A Modern Proof of Erdos and Renyi's 1959 Random Graph Paper?
One reference is Chapter 5 of Random Graphs by Janson, Łuczak, and Ruciński. Their proof uses the theory of Galton–Watson branching processes, so it is not quite the same argument that Erdős and Rényi gave, but one nice thing about Janson et al. is that they discuss both graph models.
One can also deduce the $G(n,p)$ result from the $G(n,m)$ result: one way to generate $G(n,p)$ is to choose $m$ from the binomial distribution with $\binom{n}{2}$ trials and probability $p$, then generate $G(n,m)$. Since the standard deviation of $m$ (in the range of $p$ you care about) is around $\sqrt{n}$, and the threshold window for connectivity is much larger (corresponds to roughly $n$ edges) you don't lose anything by this conversion. Or to put it another way: the values of $m$ you get with high probability give models $G(n,m)$ which all have essentially the same probability of being connected.
But the `right' way to answer this question, I think, is really the branching processes approach Timothy Chow mentions.
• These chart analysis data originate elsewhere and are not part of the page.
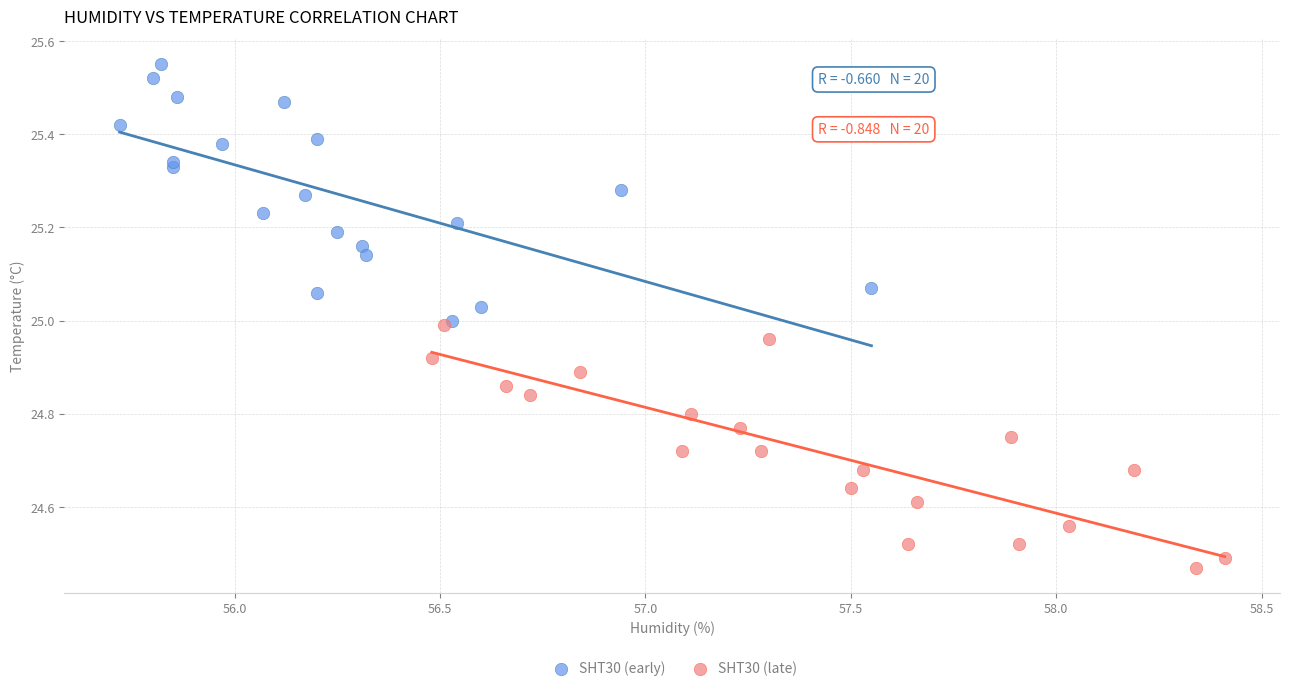

Which series reaches the maximum Y coordinate?

SHT30 (early)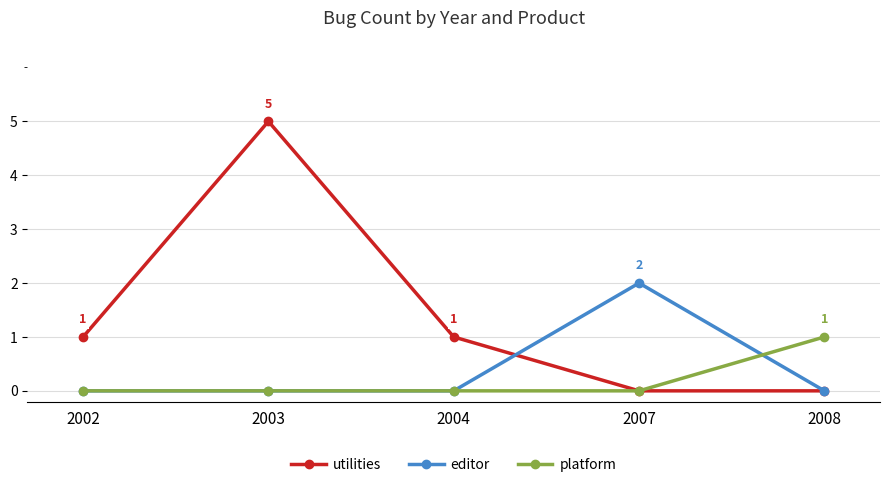

What is the value of the utilities point at the 2nd from the left?

5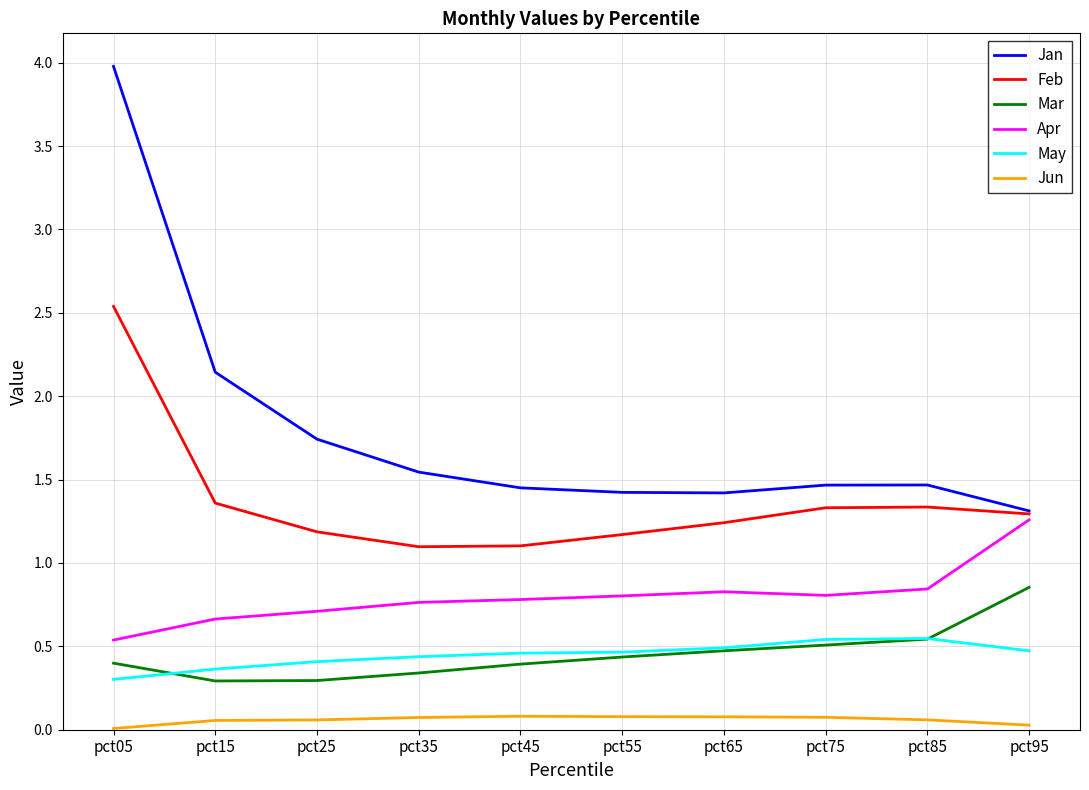

Is the value of Apr at pct15 greater than the value of Feb at pct95?

No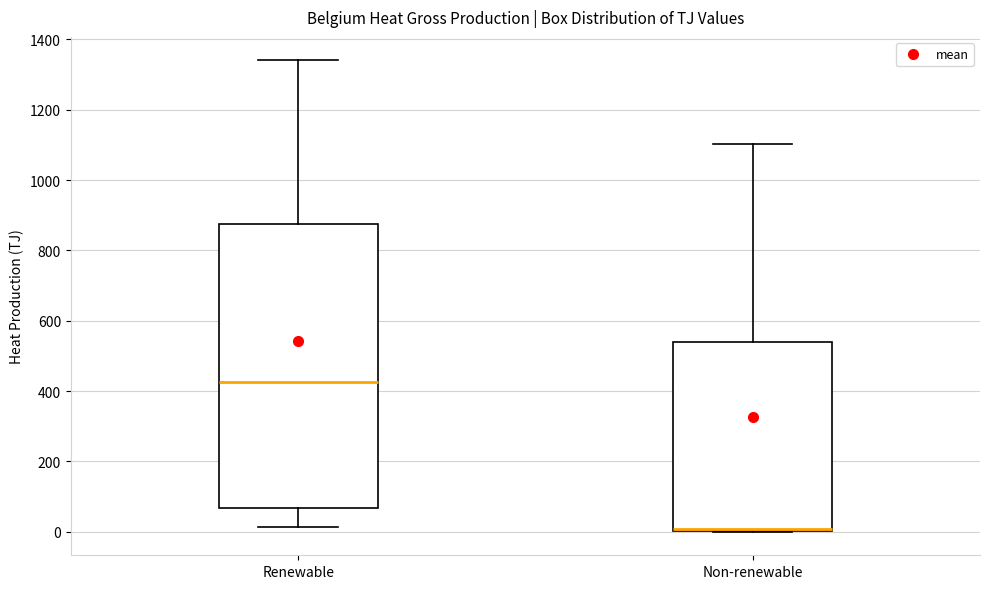

Reading left to right, transcribe this box plot: for each box, give where its median line is, the range the box spans, and where its two whiskers end, as read against the y-axis. The values are not printed on the chart, so give them approximately, as read against the axis.

Renewable: median 420, box 60 to 880, whiskers 20 to 1340
Non-renewable: median 0 (drawn on the box's lower edge), box 0 to 540, whiskers 0 to 1100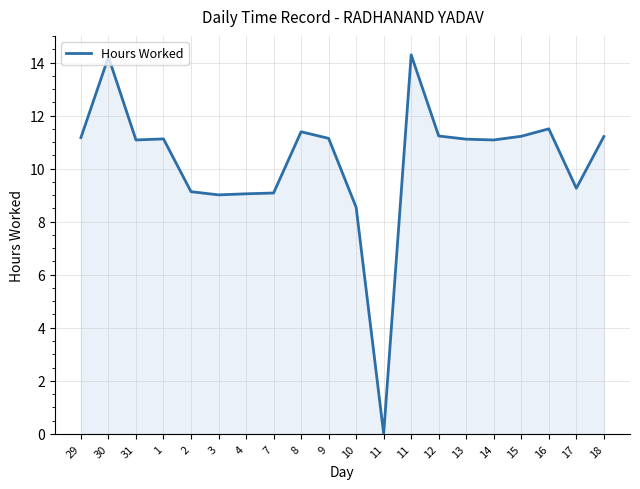

What is the sum of all values?

205.8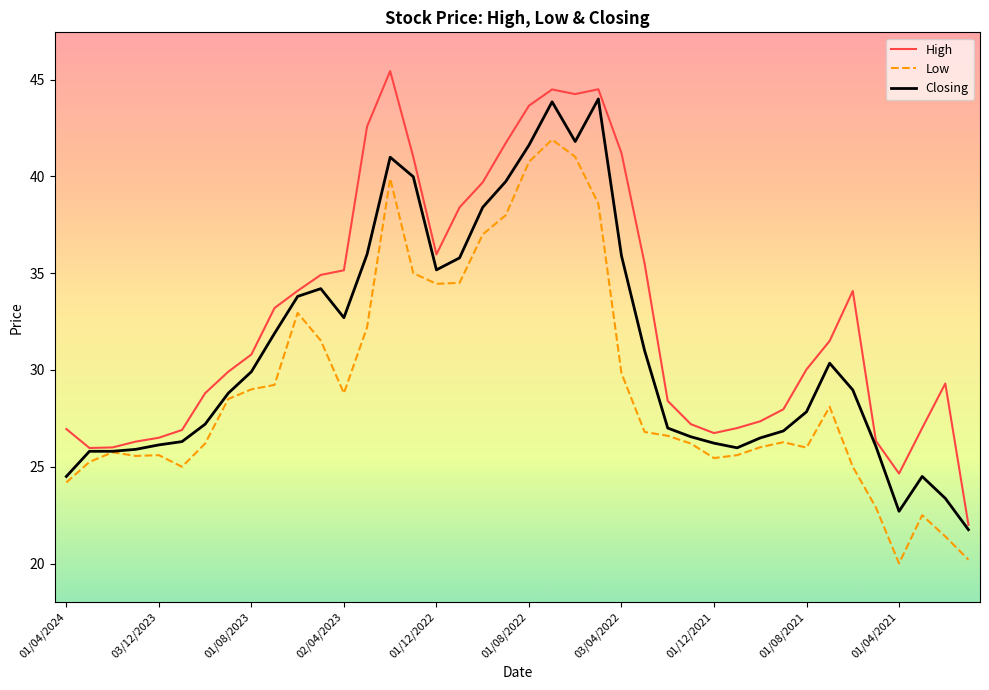

What is the maximum value shown in the chart?

45.4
The most satisfying solution I've seen so far are these notes by Sabastian Roch (see section 2.2.3, and in particular claim 2.25). He first argues that the only components besides the giant one are isolated vertices, and he then shows that there is a positive probability of isolated vertices existing (with a refined estimation being performed as part of the exercises of the notes).